━━━ GIVEN TEXT

5. Inspection, Rejection and Quality
a) The goods may be inspected on behalf of the Buyer either after delivery or at the Buyer’s premises or premises as may be specified in, or by the directions given in accordance with the Contract and if found defective or inferior in quality to or differing in form or material from the requirements of the contract (see Condition No 3 Description) may be rejected.
b) Goods must be of satisfactory quality and fit for the purpose intended. The goods may not be defective in any way. All goods, works and materials supplied and works and services performed in pursuance of this contract shall be of the specified quality and suitable in every respect for the purpose for which they are required. Goods must have a period of durability acceptable to the Buyer which the Seller must guarantee and state clearly in the offer. No changes may be made to the specification without prior agreement having been obtained in writing from the Buyer.
c) Goods rejected under this condition shall not be considered as having been delivered under the Contract and the Seller shall, within the appropriate time for delivery provided by the Contract, or such further time as the Buyer may allow, deliver at the Seller’s expense, satisfactory goods in place of those rejected.
d) Goods, so rejected after delivery shall be removed by the Seller at their own expense within five days from the date of receipt of the notification of rejection. In the event of the Seller failing to remove them, or any of them within such period as aforesaid, the Buyer shall be at liberty to return the rejected goods or any of them at the Seller’s risk, the cost of carriage being recoverable from the Seller.
e) Without prejudice to the Buyer’s right of inspection under Clause (a) of this Condition, the Buyer may inspect and reject any of the goods in course of production. However, all goods supplied shall be of satisfactory quality and fit for purpose.
f) The Seller shall, at its own expense, store, safeguard and prevent deterioration in the Goods (including Goods, which the Buyer is unable to accept delivery of at the time such are due for delivery) until they are required by the Buyer.
g) The Seller shall ensure that when delivering the Goods it and all its agents and subcontractors comply with the site rules of the delivery address. The Buyer shall have no responsibility for personal injury arising out of the condition of the premises.
h) Where the Buyer decides that inspection of any of the Goods whether completed or in course of production, shall be carried out at the Seller’s factory or premises, the Seller shall give to the representative of the Buyer full and free access to the said premises as and when required for that purpose and shall at the expense of the Seller, afford to such representative all such reasonable accommodation and facilities as may be required therefore and all appliances, material and labour required for inspection purposes.

━━━━━━
━━━ DATA FOR ANALYSIS

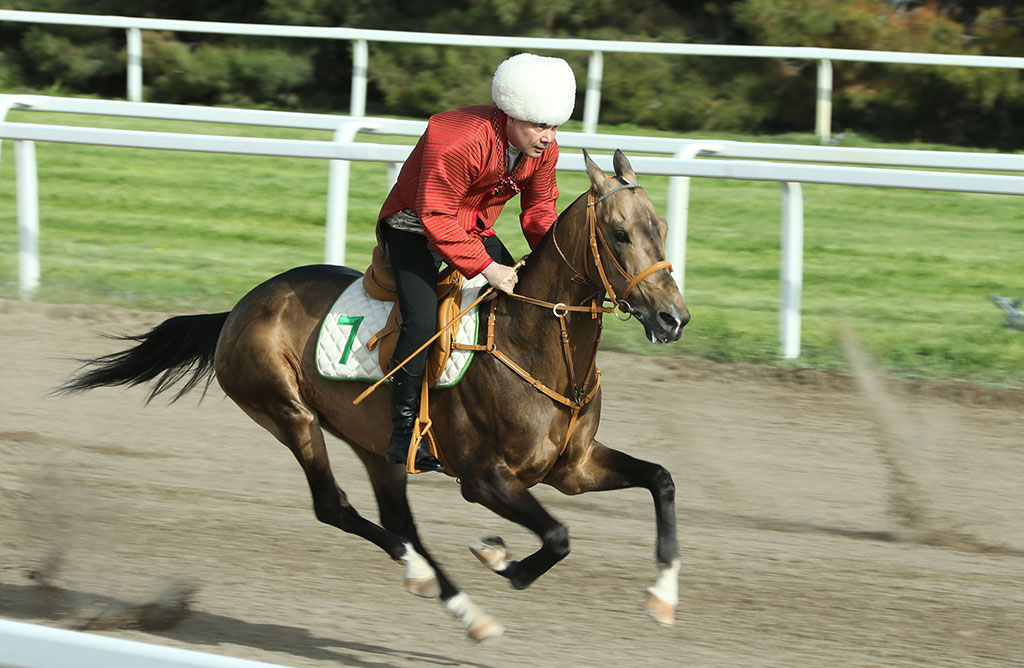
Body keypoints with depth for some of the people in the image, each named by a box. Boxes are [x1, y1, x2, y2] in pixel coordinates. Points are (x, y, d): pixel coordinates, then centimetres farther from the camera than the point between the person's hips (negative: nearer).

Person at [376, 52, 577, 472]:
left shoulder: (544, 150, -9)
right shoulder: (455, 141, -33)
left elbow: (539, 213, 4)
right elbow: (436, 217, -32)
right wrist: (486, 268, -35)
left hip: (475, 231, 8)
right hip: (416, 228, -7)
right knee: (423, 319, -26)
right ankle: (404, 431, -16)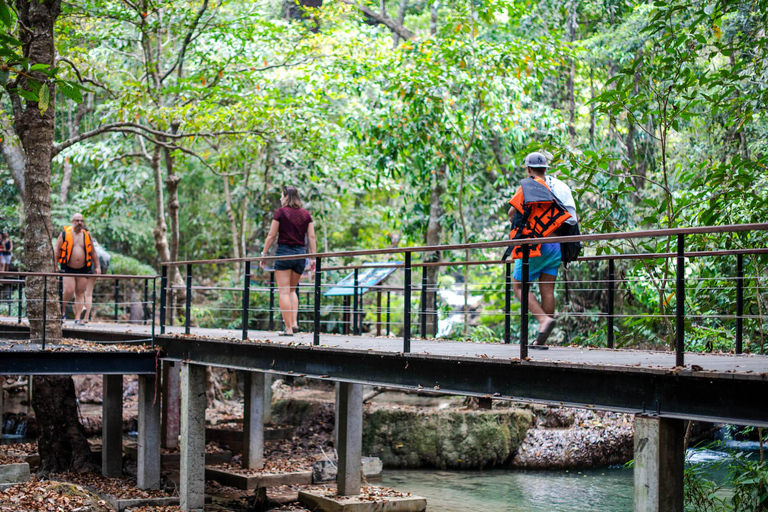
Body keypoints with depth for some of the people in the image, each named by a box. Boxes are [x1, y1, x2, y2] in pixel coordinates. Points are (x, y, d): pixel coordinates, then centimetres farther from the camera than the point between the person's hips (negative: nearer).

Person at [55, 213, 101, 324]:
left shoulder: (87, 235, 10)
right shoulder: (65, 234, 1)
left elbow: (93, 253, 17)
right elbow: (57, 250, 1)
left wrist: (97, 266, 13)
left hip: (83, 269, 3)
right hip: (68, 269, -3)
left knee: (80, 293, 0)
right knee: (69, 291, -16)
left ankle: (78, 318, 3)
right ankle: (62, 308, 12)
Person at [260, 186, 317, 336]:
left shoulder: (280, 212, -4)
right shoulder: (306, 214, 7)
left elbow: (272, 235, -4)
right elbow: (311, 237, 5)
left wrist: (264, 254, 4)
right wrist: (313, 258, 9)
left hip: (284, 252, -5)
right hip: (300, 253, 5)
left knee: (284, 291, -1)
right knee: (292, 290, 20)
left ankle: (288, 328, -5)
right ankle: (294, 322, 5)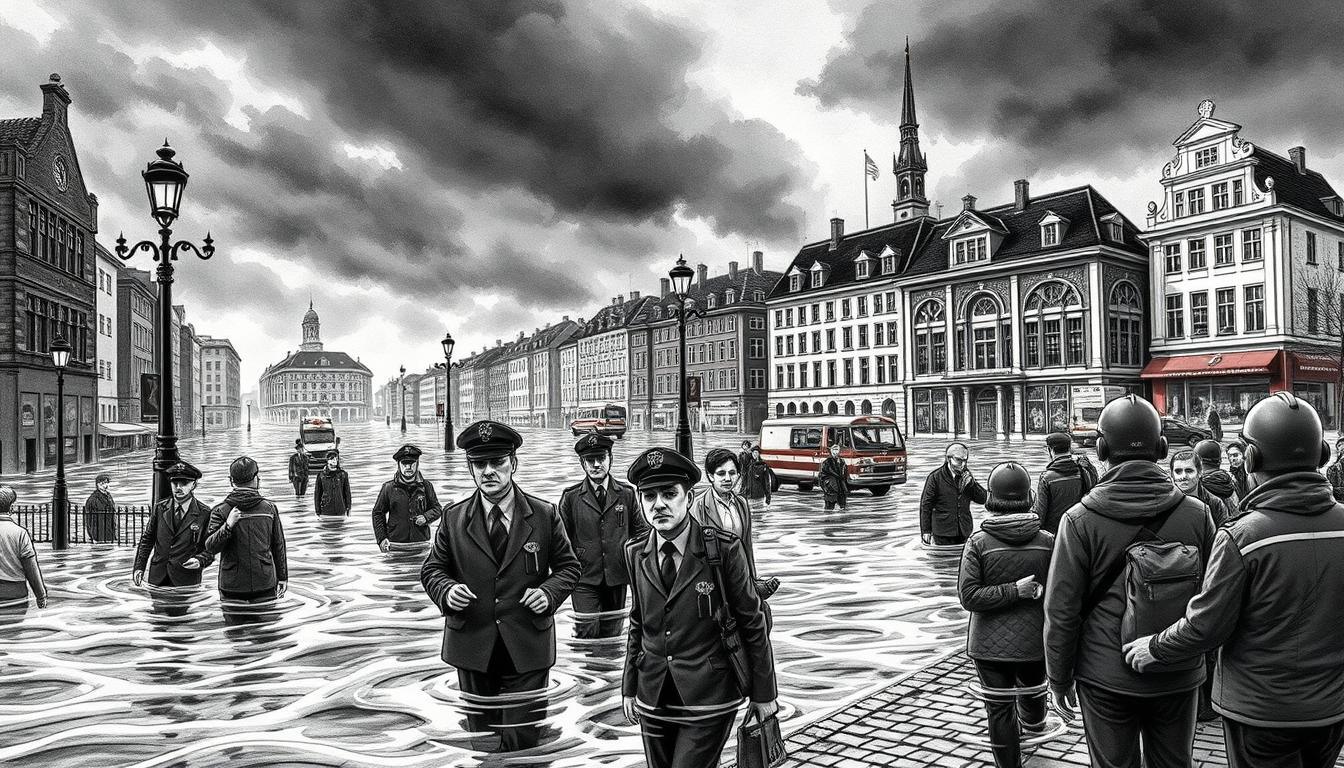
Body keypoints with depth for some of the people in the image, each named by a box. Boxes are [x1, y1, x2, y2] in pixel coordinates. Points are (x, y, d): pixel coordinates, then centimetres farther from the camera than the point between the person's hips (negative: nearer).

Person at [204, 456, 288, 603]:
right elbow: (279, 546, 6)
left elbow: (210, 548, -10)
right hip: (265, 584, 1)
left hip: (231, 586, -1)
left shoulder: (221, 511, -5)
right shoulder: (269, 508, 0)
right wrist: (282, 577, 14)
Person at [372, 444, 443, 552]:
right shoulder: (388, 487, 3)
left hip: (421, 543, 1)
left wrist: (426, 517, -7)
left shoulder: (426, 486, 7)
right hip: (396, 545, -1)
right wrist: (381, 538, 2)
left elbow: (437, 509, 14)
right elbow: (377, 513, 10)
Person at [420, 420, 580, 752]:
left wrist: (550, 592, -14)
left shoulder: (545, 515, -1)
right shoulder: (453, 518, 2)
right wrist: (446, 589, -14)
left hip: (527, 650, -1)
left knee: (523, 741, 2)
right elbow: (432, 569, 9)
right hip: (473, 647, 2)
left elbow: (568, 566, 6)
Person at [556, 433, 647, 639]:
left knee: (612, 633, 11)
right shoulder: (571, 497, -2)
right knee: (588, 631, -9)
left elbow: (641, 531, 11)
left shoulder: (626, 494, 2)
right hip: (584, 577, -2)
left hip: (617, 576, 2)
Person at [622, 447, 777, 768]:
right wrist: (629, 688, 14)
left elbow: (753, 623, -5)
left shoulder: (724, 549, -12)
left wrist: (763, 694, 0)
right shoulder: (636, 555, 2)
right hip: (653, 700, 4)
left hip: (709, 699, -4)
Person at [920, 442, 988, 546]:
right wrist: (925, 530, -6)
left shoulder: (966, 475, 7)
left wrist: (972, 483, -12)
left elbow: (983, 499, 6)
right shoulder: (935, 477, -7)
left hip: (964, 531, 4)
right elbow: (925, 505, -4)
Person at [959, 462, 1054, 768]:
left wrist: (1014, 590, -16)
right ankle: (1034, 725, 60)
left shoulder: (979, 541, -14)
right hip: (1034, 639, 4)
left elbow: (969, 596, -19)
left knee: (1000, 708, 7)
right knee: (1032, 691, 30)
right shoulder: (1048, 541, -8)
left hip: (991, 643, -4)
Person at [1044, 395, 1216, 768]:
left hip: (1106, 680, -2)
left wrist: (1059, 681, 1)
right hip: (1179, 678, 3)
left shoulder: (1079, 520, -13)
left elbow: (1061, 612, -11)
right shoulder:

━━━━━━
━━━ DATA FOR ANALYSIS

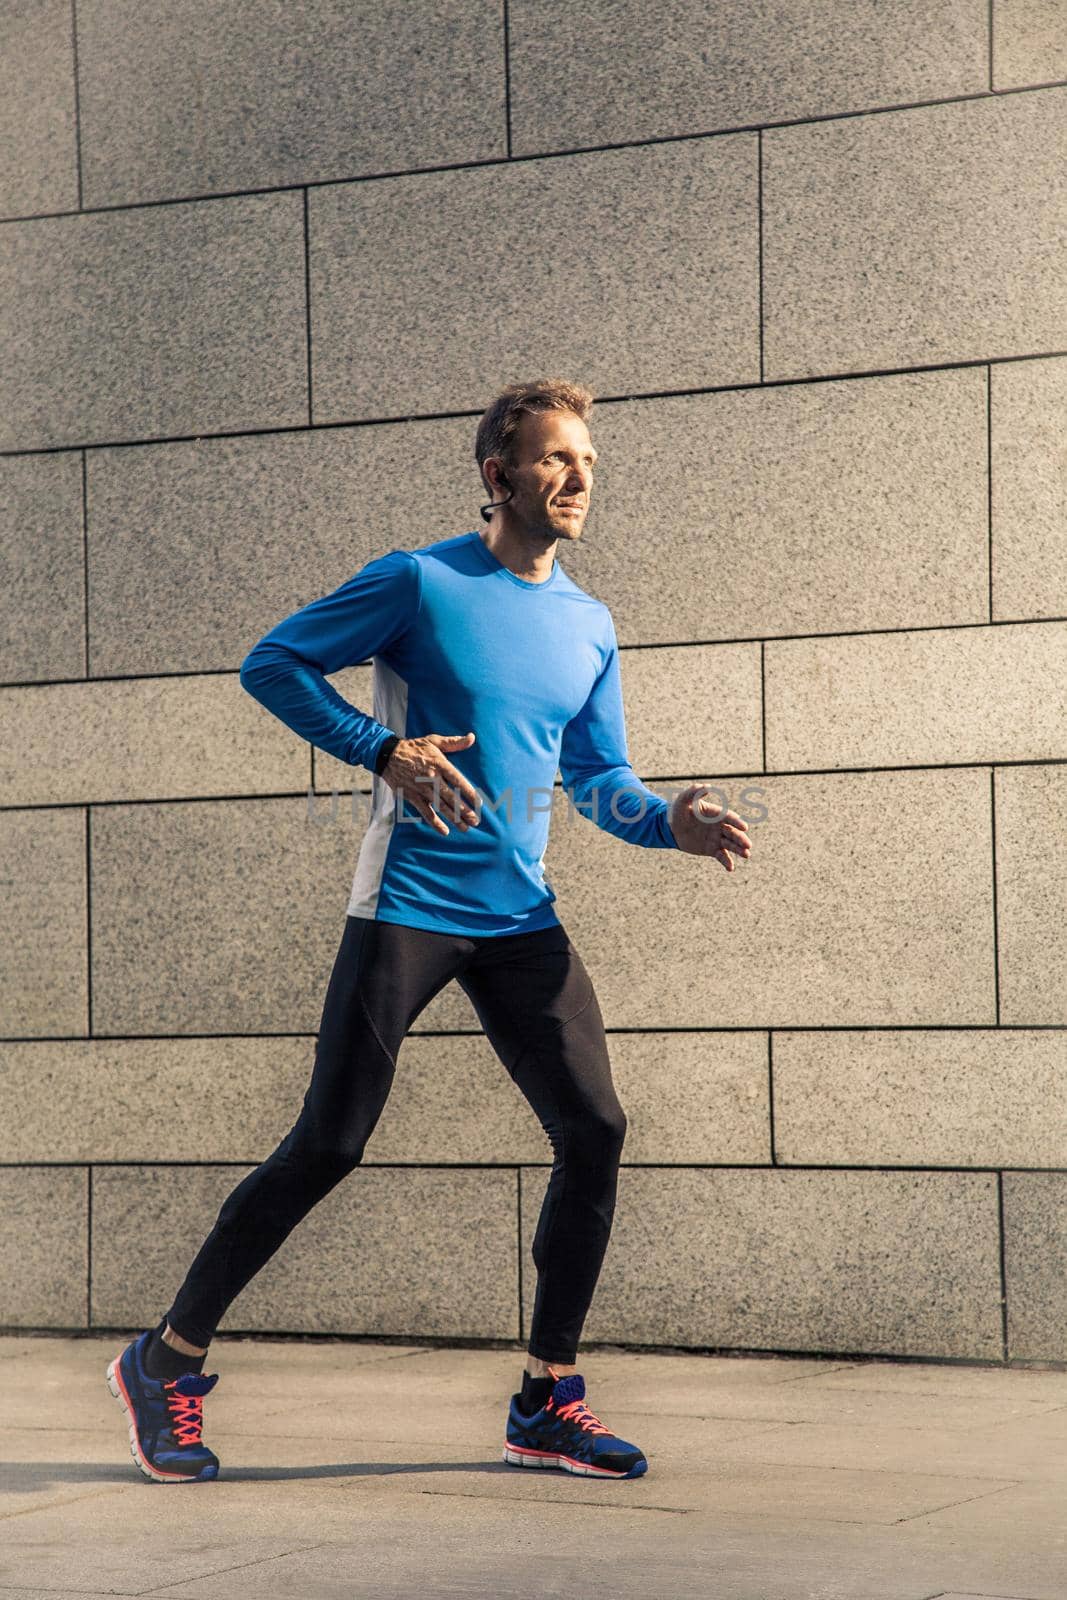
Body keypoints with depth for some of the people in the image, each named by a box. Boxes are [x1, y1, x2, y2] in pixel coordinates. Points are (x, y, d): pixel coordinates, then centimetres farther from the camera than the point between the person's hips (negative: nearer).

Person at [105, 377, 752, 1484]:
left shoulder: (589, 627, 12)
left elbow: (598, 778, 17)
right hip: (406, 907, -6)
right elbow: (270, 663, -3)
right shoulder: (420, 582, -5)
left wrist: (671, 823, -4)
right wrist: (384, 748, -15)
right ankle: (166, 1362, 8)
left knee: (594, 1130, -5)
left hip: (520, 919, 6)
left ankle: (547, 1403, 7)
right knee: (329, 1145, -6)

━━━━━━

◆ EXERCISE OBJECTIVE
Extend the contract conditions on inspection, rejection and quality beyond clause h), carrying on from its last sentence.

◆ WRITTEN RESPONSE
i) If any of the Goods, whether completed or in course of production, are rejected on inspection by the Buyer, the same shall, if the Buyer so require, be marked in such a manner satisfactory to the Buyer as to ensure its subsequent identification as a reject article.
j) The Buyer shall, when given notice of rejection, specify the reasons therefore and shall thereafter make the rejected goods available to the Seller as in paragraph 5 (d) above. In such case, Seller shall, within a reasonable time, replace such rejected goods with goods which are in all respects in accordance with the contract.
k) Any money paid by the Buyer to the Seller in respect of any rejected articles not replaced by the Seller within a reasonable time together with any additional expenditure over and above the contract price reasonable incurred by the Buyer in obtaining other goods in replacement or where the goods have been put into use and under test are found to be defective, the directly related additional costs incurred by the Buyer in replacing such defective goods shall be paid by the Seller to the Buyer.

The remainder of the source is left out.